Испанский военный флот был не в силах обеспечить торговлю с Америкой; суда с товарами и золотом то и дело подвергались нападению в море. Дерзость пиратов доходила до того, что они продавали награбленные товары тут же в порту Веракрус.
Бывало, в порт приходили суда под командой никому не известных капитанов; невозможно было установить, занимались ли они морским разбоем. Вокруг таких судов обычно выставляли стражу, но торговать им разрешалось.
В столице Новой Испании ходили самые невероятные слухи об отваге и жестокости пиратов.
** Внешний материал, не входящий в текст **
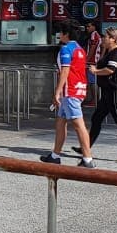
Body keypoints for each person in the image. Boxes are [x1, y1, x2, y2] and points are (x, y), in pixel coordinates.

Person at [73, 26, 117, 162]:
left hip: (114, 91)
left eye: (106, 37)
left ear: (113, 39)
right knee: (97, 118)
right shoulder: (110, 51)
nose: (103, 38)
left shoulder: (116, 52)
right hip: (107, 91)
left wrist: (95, 71)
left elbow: (110, 70)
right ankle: (86, 147)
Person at [40, 21, 95, 168]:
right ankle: (55, 155)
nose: (59, 35)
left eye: (60, 32)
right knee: (60, 122)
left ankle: (88, 159)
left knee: (78, 124)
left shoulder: (65, 49)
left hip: (69, 91)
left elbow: (65, 71)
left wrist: (57, 92)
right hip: (78, 88)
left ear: (65, 34)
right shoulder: (80, 49)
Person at [83, 21, 102, 107]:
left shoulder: (94, 35)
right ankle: (94, 99)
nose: (87, 28)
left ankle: (95, 100)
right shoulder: (95, 35)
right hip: (92, 60)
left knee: (92, 81)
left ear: (94, 27)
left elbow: (92, 48)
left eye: (89, 26)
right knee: (91, 81)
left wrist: (86, 60)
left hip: (92, 61)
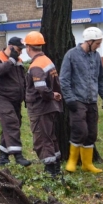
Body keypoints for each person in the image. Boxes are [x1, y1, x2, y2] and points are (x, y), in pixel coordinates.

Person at [60, 27, 103, 174]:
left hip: (92, 100)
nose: (98, 46)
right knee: (80, 130)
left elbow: (100, 78)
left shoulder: (96, 56)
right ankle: (71, 161)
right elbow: (64, 79)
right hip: (77, 100)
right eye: (97, 43)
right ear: (89, 41)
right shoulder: (71, 55)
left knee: (92, 133)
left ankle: (87, 164)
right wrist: (69, 99)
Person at [23, 31, 63, 177]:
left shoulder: (36, 66)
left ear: (28, 47)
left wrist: (51, 95)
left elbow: (41, 89)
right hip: (51, 107)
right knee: (51, 137)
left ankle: (50, 172)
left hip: (40, 108)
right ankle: (56, 167)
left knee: (42, 139)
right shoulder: (47, 60)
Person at [0, 36, 31, 167]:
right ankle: (18, 156)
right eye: (19, 49)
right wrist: (11, 60)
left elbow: (21, 80)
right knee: (11, 123)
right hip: (1, 97)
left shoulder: (18, 60)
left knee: (12, 125)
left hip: (15, 99)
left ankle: (3, 157)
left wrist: (26, 96)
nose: (21, 52)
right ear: (11, 47)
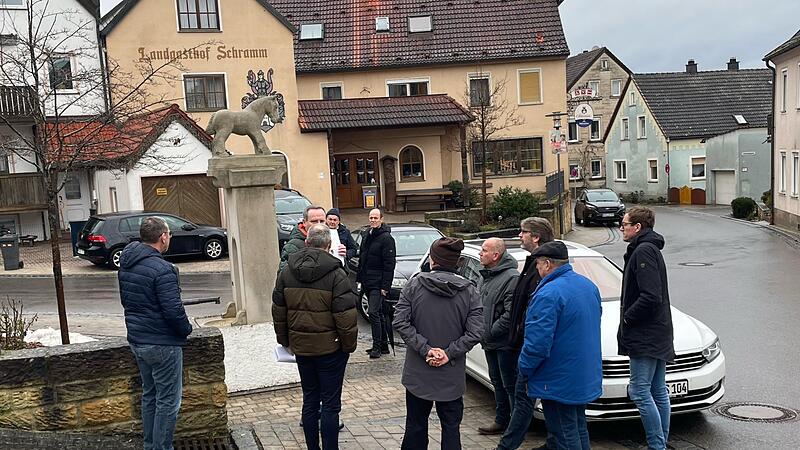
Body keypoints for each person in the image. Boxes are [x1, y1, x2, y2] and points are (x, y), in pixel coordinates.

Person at [273, 223, 358, 450]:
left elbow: (278, 311)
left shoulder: (286, 272)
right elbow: (345, 317)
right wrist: (348, 347)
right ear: (329, 246)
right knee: (330, 404)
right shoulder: (337, 274)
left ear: (307, 242)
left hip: (302, 349)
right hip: (331, 350)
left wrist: (286, 342)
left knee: (310, 400)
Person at [393, 237, 483, 450]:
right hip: (450, 374)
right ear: (457, 262)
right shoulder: (469, 291)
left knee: (415, 426)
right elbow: (476, 332)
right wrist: (448, 353)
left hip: (418, 373)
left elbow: (399, 321)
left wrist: (425, 349)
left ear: (432, 260)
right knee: (451, 428)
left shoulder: (415, 284)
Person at [519, 241, 602, 450]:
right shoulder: (587, 285)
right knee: (578, 427)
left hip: (557, 377)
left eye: (538, 264)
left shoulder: (548, 294)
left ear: (547, 264)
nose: (537, 269)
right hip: (581, 373)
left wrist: (524, 370)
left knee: (564, 434)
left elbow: (537, 343)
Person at [118, 216, 192, 450]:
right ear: (163, 237)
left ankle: (151, 445)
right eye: (168, 234)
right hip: (162, 343)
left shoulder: (126, 264)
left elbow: (128, 302)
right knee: (169, 401)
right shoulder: (163, 269)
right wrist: (186, 329)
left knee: (150, 394)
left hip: (138, 340)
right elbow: (173, 311)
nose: (169, 238)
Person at [618, 207, 675, 450]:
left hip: (645, 334)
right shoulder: (648, 249)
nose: (621, 228)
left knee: (641, 391)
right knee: (657, 390)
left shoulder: (643, 251)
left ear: (637, 227)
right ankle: (659, 443)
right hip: (657, 331)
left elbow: (651, 296)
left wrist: (628, 318)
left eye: (625, 224)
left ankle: (656, 445)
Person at [496, 217, 555, 450]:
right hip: (522, 344)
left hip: (528, 348)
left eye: (523, 232)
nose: (520, 236)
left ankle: (507, 446)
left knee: (523, 399)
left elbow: (535, 313)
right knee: (528, 399)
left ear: (536, 237)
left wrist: (521, 340)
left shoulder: (542, 268)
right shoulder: (533, 263)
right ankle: (554, 442)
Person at [476, 238, 519, 436]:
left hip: (503, 343)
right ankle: (501, 420)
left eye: (484, 251)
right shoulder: (485, 275)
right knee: (496, 382)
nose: (480, 254)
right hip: (489, 342)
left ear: (496, 255)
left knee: (509, 384)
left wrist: (490, 330)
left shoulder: (511, 278)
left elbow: (511, 314)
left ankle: (515, 426)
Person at [356, 207, 396, 359]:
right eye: (371, 218)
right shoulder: (367, 234)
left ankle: (377, 347)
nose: (372, 220)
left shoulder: (387, 239)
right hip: (367, 280)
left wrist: (385, 286)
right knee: (378, 313)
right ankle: (383, 346)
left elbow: (389, 264)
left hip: (378, 283)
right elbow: (363, 259)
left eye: (375, 218)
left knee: (373, 312)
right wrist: (359, 278)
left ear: (381, 219)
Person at [279, 205, 327, 272]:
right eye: (314, 221)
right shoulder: (292, 247)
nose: (319, 225)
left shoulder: (330, 239)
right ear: (304, 222)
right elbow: (284, 276)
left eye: (322, 221)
Многие семьи, покинув побережье, искали в Мехико приюта и спокойной жизни; они рассказывали настоящие легенды о смелости морских разбойников, которые, по их словам, имели даже иной облик, чем прочие люди.
Среди беглецов, добравшихся до Мехико, находился и дон Диего де Альварес, Индиано, которому удалось чудом спастись от неминуемой гибели и бежать из Портобело вместе с маленькой дочкой. Но он потерял там свою супругу донью Марину, убитую, по его словам, одним из пиратов, пытавшихся овладеть ею.
Дон Диего уже не был тем беззаботным и тщеславным щеголем, как в былые времена. Он стал печален, молчалив, вел скромную, замкнутую жизнь и посещал только вице-короля, который был в свое время его посаженым отцом на свадьбе, да архиепископа Мехико, с которым его связывала тесная дружба.
Молодые женщины, ранее знававшие дона Диего, поражались происшедшей в нем перемене; они попытались снова вовлечь его в блестящее общество, но все их усилия потерпели неудачу, дон Диего оставался по-прежнему нелюдим.
Однако тот, кто вздумал бы следить за доном Диего, заметил бы, что, кроме вице-короля и архиепископа, он изредка наведывается в уединенный дом близ монастыря Иисуса и Марии; там обитала таинственная дама, возбуждавшая любопытство своих соседей, которым никак не удавалось разузнать, кто она и откуда.
Ни окна, ни балконы в доме никогда не открывались, входная дверь была постоянно на замке; ее отпирали лишь затем, чтобы пропустить старую рабыню-негритянку, а та была не словоохотлива.
Дом стоял прямо против церкви Иисуса и Марии, и соседям, имевшим привычку подниматься с зарей, случалось наблюдать, как на рассвете из дома выходила дама под густой черной вуалью; она пересекала улицу, входила в церковь, слушала первую мессу и затем снова запиралась в доме до следующего дня.